PR Meltdown - Part II

Also witnessed yesterday a new company being put down before it really ever got out of the stalls.

A few lessons here for World Biz Online. First, if you launch, launch! - at time of writing that link goes to a holding page saying that the site is coming soon. Second, prepare really well in advance. Find someone you trust and potentially someone who knows the press to give you a judgement on whether you are ready for primetime or not. You were not. Your reputation was pulled apart yesterday and you might not have noticed. Twitter was alive with derision. Third lesson, watch all back channels and try and find a constructive way to respond.

I really hope you regroup and make it happen but you have some ground to make up.

Here is an idea of the (amusing) chitter chatter around the presentation. It only got worse from here.

PR Meltdown - Part I

There is a story that continues to run, though to most it is extremely boring - and worse- it would be very easy to make it go away. I attended a Mobile Monday event last October when Novarra had a wonderful opportunity to turn a lot of bad vibes into a good story by saying something close to "I'm sorry". I wrote about it here.

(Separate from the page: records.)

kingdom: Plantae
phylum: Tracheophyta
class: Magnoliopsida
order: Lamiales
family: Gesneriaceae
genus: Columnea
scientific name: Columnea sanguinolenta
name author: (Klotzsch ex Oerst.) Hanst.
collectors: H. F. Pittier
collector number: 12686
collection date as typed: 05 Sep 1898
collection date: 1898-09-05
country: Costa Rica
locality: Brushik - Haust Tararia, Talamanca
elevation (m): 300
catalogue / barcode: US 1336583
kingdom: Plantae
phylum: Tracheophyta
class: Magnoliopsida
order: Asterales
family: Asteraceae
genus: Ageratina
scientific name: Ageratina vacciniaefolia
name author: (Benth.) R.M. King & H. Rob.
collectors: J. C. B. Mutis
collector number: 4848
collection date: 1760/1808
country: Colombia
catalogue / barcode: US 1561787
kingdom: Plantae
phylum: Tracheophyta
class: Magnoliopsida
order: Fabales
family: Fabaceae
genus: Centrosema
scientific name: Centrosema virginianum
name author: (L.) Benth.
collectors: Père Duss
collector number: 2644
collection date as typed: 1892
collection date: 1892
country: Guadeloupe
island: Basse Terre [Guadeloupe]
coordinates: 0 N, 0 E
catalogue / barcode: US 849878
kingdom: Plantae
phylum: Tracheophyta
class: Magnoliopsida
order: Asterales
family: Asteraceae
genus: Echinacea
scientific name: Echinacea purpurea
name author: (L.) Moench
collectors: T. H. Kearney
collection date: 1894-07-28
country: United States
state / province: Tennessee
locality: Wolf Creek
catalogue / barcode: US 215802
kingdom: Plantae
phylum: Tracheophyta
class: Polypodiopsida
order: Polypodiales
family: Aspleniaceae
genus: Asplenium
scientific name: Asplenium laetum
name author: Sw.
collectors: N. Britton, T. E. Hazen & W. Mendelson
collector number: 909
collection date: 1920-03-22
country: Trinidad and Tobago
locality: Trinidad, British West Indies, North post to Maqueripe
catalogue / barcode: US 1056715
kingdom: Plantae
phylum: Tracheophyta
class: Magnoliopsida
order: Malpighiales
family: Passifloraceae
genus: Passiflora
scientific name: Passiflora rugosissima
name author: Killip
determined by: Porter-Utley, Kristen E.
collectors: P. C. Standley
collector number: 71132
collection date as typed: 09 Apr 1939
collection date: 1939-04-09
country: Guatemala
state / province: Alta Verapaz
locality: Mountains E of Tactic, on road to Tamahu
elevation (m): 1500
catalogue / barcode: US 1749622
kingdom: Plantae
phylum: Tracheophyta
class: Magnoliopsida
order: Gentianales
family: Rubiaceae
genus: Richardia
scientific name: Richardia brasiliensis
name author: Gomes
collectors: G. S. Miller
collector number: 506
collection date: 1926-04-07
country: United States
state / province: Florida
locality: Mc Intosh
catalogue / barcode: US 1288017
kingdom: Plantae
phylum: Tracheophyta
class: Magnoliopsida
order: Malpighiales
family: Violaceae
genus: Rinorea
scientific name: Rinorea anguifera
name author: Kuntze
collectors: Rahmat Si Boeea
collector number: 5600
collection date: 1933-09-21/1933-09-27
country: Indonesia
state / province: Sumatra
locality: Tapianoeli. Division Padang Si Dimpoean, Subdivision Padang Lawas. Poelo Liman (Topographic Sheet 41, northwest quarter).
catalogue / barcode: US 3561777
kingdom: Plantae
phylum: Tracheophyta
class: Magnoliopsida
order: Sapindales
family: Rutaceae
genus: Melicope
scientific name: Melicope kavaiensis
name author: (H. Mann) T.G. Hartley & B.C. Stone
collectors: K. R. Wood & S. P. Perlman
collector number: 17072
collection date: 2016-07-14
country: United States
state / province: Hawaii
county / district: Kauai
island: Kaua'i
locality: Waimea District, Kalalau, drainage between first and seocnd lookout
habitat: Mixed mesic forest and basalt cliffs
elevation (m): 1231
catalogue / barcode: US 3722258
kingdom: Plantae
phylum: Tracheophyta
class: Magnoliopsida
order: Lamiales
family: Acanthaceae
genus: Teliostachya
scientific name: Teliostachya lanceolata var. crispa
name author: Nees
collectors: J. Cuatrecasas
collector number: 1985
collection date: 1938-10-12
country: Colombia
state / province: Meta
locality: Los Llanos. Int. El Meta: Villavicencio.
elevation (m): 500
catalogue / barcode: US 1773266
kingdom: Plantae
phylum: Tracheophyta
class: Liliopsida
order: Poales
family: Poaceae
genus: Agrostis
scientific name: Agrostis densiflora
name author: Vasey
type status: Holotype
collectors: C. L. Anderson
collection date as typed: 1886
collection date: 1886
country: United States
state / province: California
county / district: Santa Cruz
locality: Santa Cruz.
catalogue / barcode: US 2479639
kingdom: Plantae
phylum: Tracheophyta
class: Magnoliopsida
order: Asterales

Well, it seems that the COO of Novarra has stirred the hornets nest again with a pointlessly arrogant interview which the twitter-sphere picked up yesterday.

You see the problem is - it was all forgotten - but now it is alive and well again and worse. Why? Because people have had time to dig out other information which is related but not really relevant and at which point it gets a little nastier.

Novarra has over-exposure to early adopters in their space and their repeated own goals only cement a black reputation in the space which eventually will begin to influence the operator mindset. It is never harmful to build bridges and make friends but for Novarra I think it might be too late to do so.

Thursday 1 May 2008

Mary Meeker Presentation

A number of very interesting observations from the latest Mary Meeker presentation. Mobile begins to hit the radar a little more, though its strength and potential is a little disguised by the chart showing that China and India are the leading countries for connected PCs. One really needs to view these numbers as a % of the population to really see that the mobile is becoming the de facto entry point to the internet in developing markets.